Lydia pursed her lips. "I'm telling you what Pam said, Detective.
That he was driving her all over the beach, showing her things she'd never seen before. In his jeep. I'm pretty sure she said he had an old army jeep.
An old army jeep," I said, as I watched the Suffolk officer lead Lydia to the patrol car to get her back to the mainland before travel became impossible. "What's the description of Wilson Rasheed's jeep that Edenton put out on the APB?"

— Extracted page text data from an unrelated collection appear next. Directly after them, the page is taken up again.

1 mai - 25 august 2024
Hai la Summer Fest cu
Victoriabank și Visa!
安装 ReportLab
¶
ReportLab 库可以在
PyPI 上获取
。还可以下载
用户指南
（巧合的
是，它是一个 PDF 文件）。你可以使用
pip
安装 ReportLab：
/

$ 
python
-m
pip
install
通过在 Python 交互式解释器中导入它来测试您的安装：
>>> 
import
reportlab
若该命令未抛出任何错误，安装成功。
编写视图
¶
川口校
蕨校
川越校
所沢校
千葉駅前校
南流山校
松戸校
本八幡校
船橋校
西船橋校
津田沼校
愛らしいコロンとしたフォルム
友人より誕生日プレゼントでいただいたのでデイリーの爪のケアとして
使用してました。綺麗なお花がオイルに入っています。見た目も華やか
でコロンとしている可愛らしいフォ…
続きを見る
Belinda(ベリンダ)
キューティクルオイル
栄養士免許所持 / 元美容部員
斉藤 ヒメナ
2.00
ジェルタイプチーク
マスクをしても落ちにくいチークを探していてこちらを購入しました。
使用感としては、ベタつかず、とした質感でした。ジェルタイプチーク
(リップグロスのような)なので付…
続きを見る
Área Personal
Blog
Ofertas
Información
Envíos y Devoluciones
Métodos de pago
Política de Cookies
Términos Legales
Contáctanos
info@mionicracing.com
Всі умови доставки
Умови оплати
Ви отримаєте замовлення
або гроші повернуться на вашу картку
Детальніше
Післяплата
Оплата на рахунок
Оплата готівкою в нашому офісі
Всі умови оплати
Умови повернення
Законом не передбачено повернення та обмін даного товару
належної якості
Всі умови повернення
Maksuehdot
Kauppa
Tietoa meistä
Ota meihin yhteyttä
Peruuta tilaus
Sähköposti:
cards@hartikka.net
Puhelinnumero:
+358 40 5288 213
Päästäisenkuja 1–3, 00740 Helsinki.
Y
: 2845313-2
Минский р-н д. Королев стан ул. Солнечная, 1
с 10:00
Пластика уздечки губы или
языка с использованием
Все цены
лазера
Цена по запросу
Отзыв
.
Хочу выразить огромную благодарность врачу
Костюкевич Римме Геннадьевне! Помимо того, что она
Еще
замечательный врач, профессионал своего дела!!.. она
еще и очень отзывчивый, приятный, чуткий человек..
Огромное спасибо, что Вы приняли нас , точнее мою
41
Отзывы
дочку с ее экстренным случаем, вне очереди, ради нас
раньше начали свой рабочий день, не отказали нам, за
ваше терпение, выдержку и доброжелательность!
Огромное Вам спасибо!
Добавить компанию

"Willy MB, 1944," Mercer said. "Manufactured for the Department of the Army. Those little workhorses that could handle any terrain." Mike was giving Dickie Draper directions to Jimmy Dylan's Breezy Point house. "It's a five-minute drive from here. See who's at home. We need to reel Kiernan in."
"Whoa, whoa, whoa, Mikey. Who died and made you the commanding officer? This frigging breeze is turning into a hurricane. I'm outta here."
"Don't panic just because they don't make life rafts big enough to hold you, Dickie. I didn't happen to come by car, so I'm counting on you to check it out."
The thunder and lightning were getting closer. It was almost high tide and the surf was raging. Joe Galiano came trotting over from the broken-up concrete pad on which we had landed. "We've got to get out of here now. It's going to be dicey. Winds are up to fifty miles an hour."
Mike didn't need to be told a second time. "Let's go, Coop."
"One call. Give me one minute." I held up a finger and backed into a corner of the long room so that I could hear once I dialed the number.
"You can fly in this?" Mike asked Galiano, as his hair whipped across his face.
"Seventy-four miles per hour makes it an actual hurricane. I'll get you home before that happens."
"If Coop moves her ass," Mike said, starting off behind Galiano.
"Mercer, she'll listen to you."
"Who you calling?"
"Nelly Kallin," I said. "On her cell."
Mercer tugged at my arm. I plugged one finger in my ear and held the phone to my other ear.
"Ms. Kallin? It's Alex Cooper. Are you okay?"
"I'm fine, thanks."
"Still with your sister?"
"Yes, yes, I am. And I heard the news about Wilson Rasheed this morning."
"I'm sorry we didn't call you about that. I don't mean to be rude, but I have to make this short, Ms. Kallin, because there's another girl who's been abducted."
I heard a noise competing with the sound of the wind and waves and turned to see that Galiano had started the rotors of the chopper.